What’s even less clear is how doctors should act on results. A positive result on one of the high-risk variants — such as those linked to BRCA — sparks well-established preventive measures, including genetic counseling for the consumer, as well as for their close family members, who have a fifty-fifty chance of inheriting the change. The message is less clear-cut for those who appear low risk but score high on the polygenic scores. For the coronary artery disease PRS, doctors can offer preventive measures, says Khera, such as changes in lifestyle and perhaps cholesterol-lowering drugs.
Researchers also have to nail down what defines high risk. For heart attacks, the most powerful risk factor is age, and there’s nothing we can do about that, says Dan Roden, senior vice president for personalized medicine at Vanderbilt University Medical Center. “The biggest criticism is that we don’t know how much information [the scores] add and in what clinical situations they are likely to be especially useful or especially unhelpful,” adds Roden.
Researchers still need to determine whether risk scores for coronary disease add predictive value to the usual culprits, such as smoking, high blood pressure and diabetes; whether the scores can be used to select which patients should or shouldn’t get new expensive medicines; and who should undergo increased surveillance for cancer or heart disease and at what ages. “That is all a very rapidly unfolding story,” says Roden.
Another challenge will be developing polygenic scores that don’t increase health care disparities. Current biobanks are overwhelmingly white; predictive power drops off for blacks, Hispanics and Asians, says Kathiresan.
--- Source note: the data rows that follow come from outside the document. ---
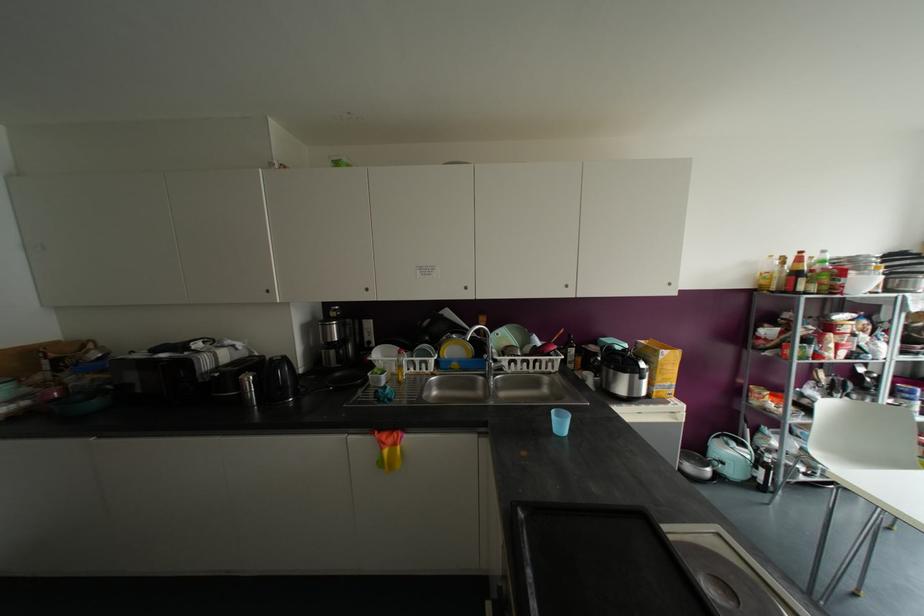
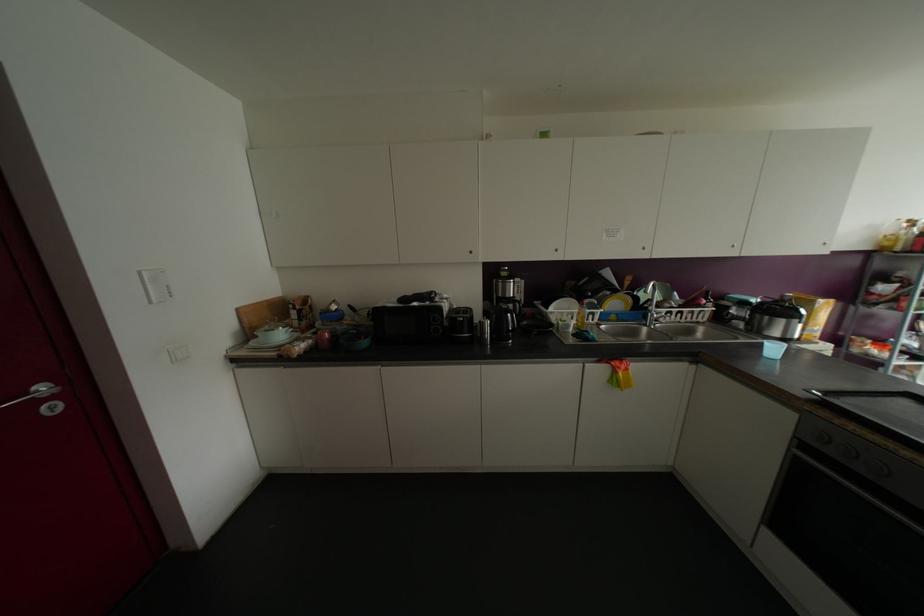
Find the pixel in the second image that matches the point at 454,349 in the first image.

(614, 302)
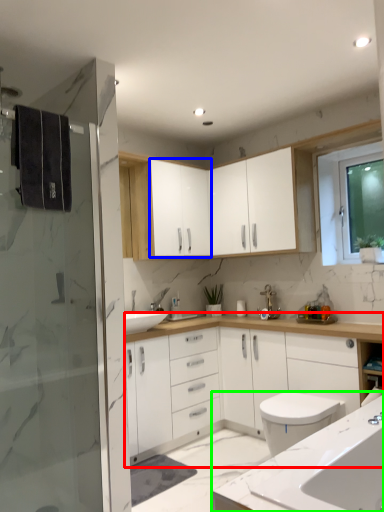
Question: Estimate the real-world distances between objects in this image. Which object is farther from bathroom cabinet (highlighted by a red box), cabinetry (highlighted by a blue box) or countertop (highlighted by a green box)?

Choices:
 (A) cabinetry
 (B) countertop

Answer: (B)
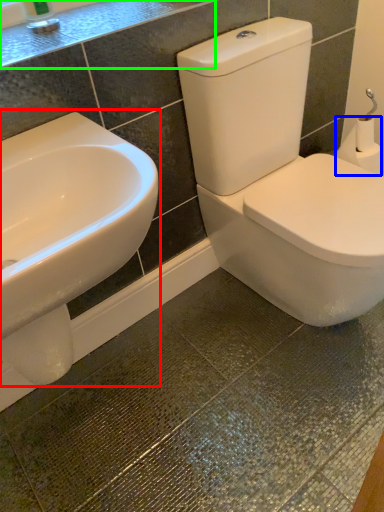
Question: Which object is the closest to the sink (highlighted by a red box)? Choose among these: toilet paper (highlighted by a blue box) or counter top (highlighted by a green box).

Choices:
 (A) toilet paper
 (B) counter top

Answer: (B)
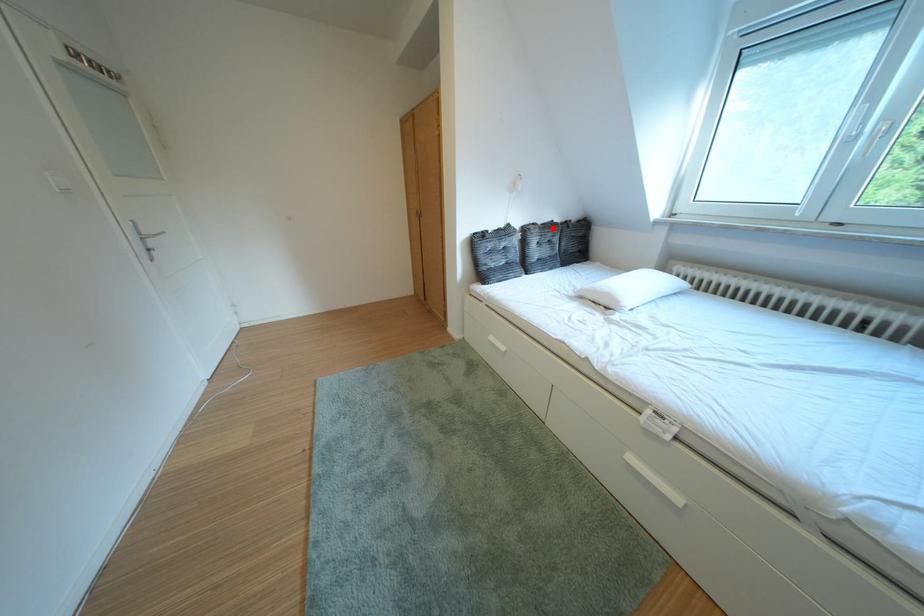
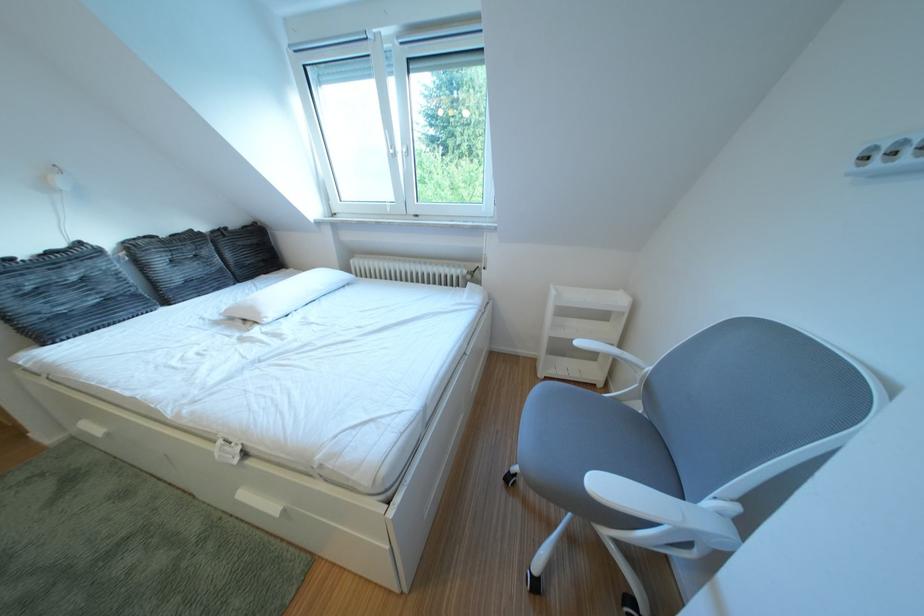
In the second image, find the point that corresponds to the highlighted location in the first image.

(176, 240)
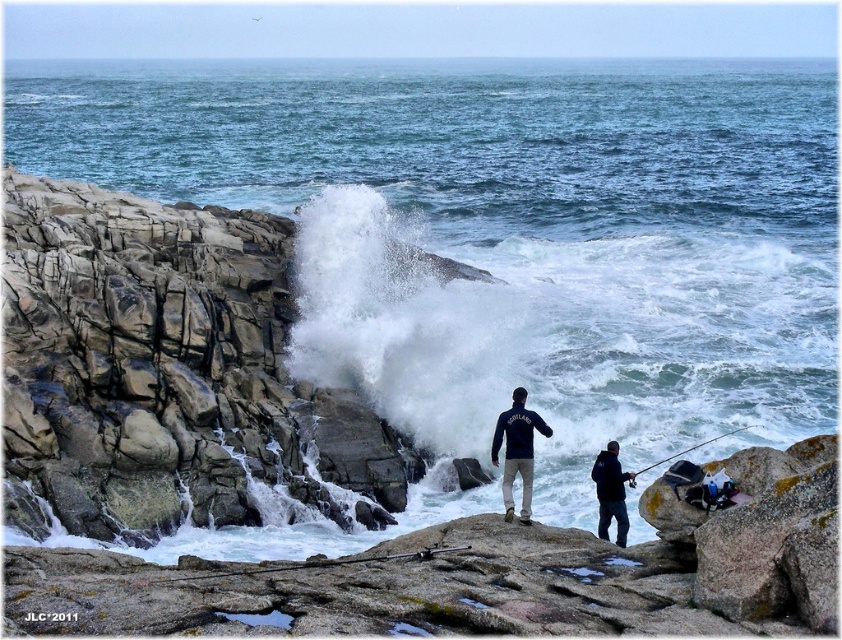
You are a photographer trying to capture both the metallic silver fishing pole at center and the black matte fishing pole at lower right in the same frame. Which fishing pole will appear closer to the camera in your photo?

The metallic silver fishing pole at center will appear closer to the camera because it is positioned in front of the black matte fishing pole at lower right.

You are a photographer planning to take a photo of the dark blue jacket at lower right and the metallic silver fishing pole at center. Which object should you zoom in on to capture more details of its texture without moving the camera?

You should zoom in on the dark blue jacket at lower right because it has a lesser width compared to the metallic silver fishing pole at center, allowing you to focus on its texture more closely without moving the camera.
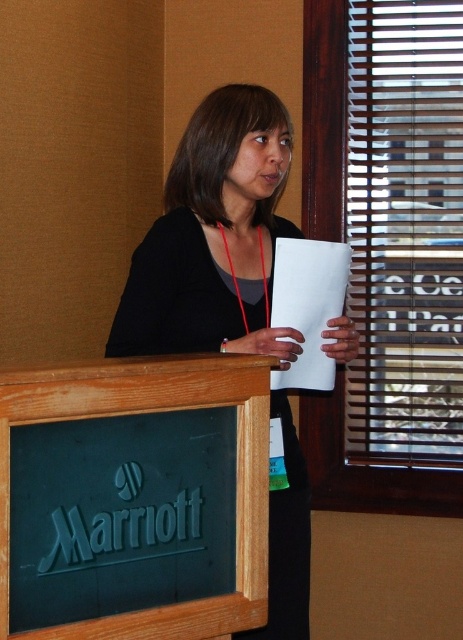
You are a photographer adjusting your camera settings to capture the scene. You notice two points in the image at coordinates point (271, 406) and point (187, 362). Which point should you focus on first if you want to ensure the closer one is sharp?

Point (187, 362) is closer to the camera than point (271, 406), so you should focus on point (187, 362) first to ensure it is sharp.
Diseases like cystic fibrosis are caused by a variation in a single gene (top). For a condition like coronary artery disease, multiple variations of multiple genes are at play (bottom). Here, each V is a gene variant. Red Vs are associated with the disease. (Credit: Darryl Lejah/National Human Genome Research Institute/NIH)
A Genetic Report Card?
In the near future, it will be possible to turn one blood test into a health report card for most complex diseases. It will be an opportunity, says Kathiresan, to tell someone early in life about their future disease risk for many conditions.
Here’s one conundrum: Healthy 25-year-olds are already at a low risk for a heart attack, and someone that young may not want to take preventive action. Delivering this message to those over age 45 may not add enough clinical information to warrant testing. “If you’re lucky, you could find one person or two people who might listen and who might get this information at an early enough age to actually change the way they conduct their lives, and that’s where we are,” says Roden.
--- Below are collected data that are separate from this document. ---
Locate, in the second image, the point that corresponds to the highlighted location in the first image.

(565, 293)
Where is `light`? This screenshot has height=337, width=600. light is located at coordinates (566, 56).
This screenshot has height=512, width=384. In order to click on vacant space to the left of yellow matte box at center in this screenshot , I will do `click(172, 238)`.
For the risk scores to have an impact, doctors will need an effective enough way to communicate results and spark preventive measures, including changes in lifestyle. Health communication scientists, says Amy Sturm, former president of the National Society of Genetic Counselors, should first test and revise messages that will then spur people to change their behavior. “Every doctor probably has a patient who died of a heart attack, and they didn’t have ‘traditional risk factors,’ ” she says. “This could be a useful tool to help avoid that horrible situation.